I had heard the whispered tales
Of immortality
The deepest mystery
From an ancient book. I took a clue
I scaled the frozen mountain tops
Of eastern lands unknown
Time and Man alone
Searching for the lost — Xanadu
Xanadu — To stand within The Pleasure Dome

Decreed by Kubla Khan
To taste anew the fruits of life
The last immortal man
To find the sacred river Alph
To walk the caves of ice
Oh, I will dine on honey dew
And drink the milk of Paradise

A thousand years have come and gone
But time has passed me by
Stars stopped in the sky
Frozen in an everlasting view
Waiting for the world to end
Weary of the night
Praying for the light
Prison of the lost — Xanadu

Xanadu — Held within The Pleasure Dome

Decreed by Kubla Khan
To taste my bitter triumph
As a mad immortal man
Nevermore shall I return
Escape these caves of ice
For I have dined on honey dew
And drunk the milk of Paradise

9 comments

        1. We’ll have to ask those that do not love them.
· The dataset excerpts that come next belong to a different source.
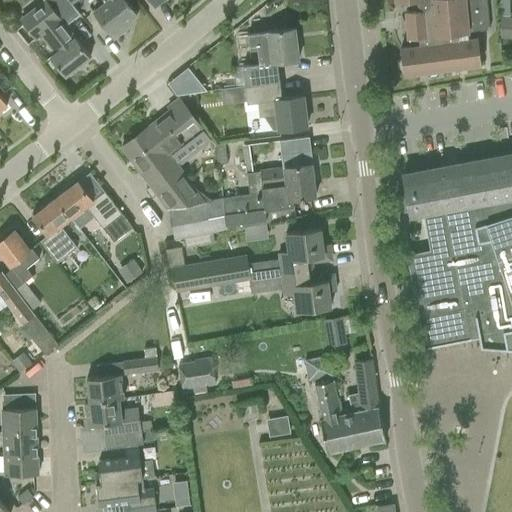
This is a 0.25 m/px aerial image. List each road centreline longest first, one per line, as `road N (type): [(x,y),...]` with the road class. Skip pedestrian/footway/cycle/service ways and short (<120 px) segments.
road 1 (tertiary): [(419,511),(344,0)]
road 2 (residential): [(69,127),(233,0)]
road 3 (residential): [(64,511),(58,360)]
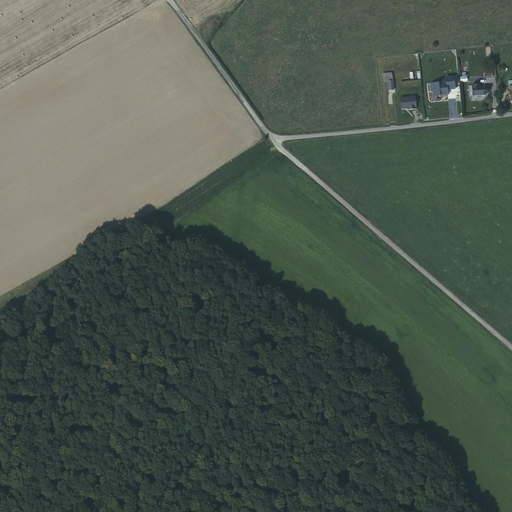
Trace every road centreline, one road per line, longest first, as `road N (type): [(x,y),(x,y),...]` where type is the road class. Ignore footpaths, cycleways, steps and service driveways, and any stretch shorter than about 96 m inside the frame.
road 1 (unclassified): [(511,348),(273,139)]
road 2 (residential): [(273,139),(511,112)]
road 3 (unclassified): [(273,139),(172,0)]
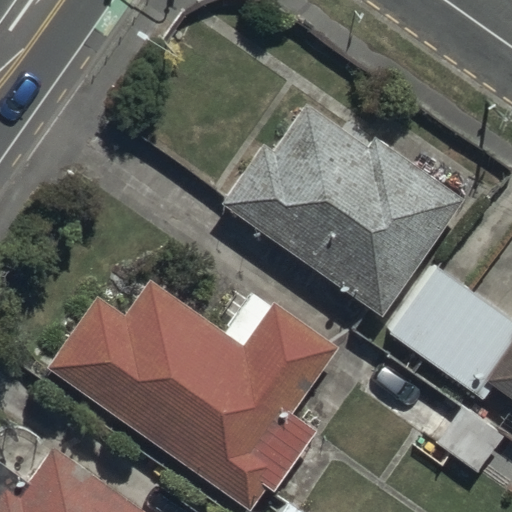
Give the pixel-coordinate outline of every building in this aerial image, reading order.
[(299,76),(215,197),(376,307),(460,186),(299,76)] [(511,306),(436,255),(385,330),(476,393),(485,379),(511,397),(511,306)] [(144,270),(125,296),(120,304),(93,286),(40,362),(67,381),(246,504),(304,419),(284,405),(303,379),(333,336),(267,290),(237,334),(144,270)] [(430,435),(473,465),(498,428),(455,398),(430,435)] [(0,511),(151,511),(46,439),(4,501),(0,497),(0,511)] [(324,511),(285,485),(267,511),(324,511)]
I find that it is like the prog rock of the 60’s and 70’s. People got tired of the weight of the pieces they felt were musical masturbation. I can see how it might be that way for some. For me, however, it’s just the visceral reaction I have to the blending of the themes, words, and music speak to my soul and heart.

          Liked by 1 person

          1. I’ll have to disappoint you. This isn’t really my music either. Musical masturbation, yes, thank you.
            On the other hand, romanticism is definitely my thing. Those who don’t like it are the ones who either never read it or misunderstood it.

            Liked by 1 person

            1. You don’t disappoint me. I understand. I do not judge anyone for what does or does not move them and for the reason’s why. It is also why I do not let their opinions sway how I feel about the things I do.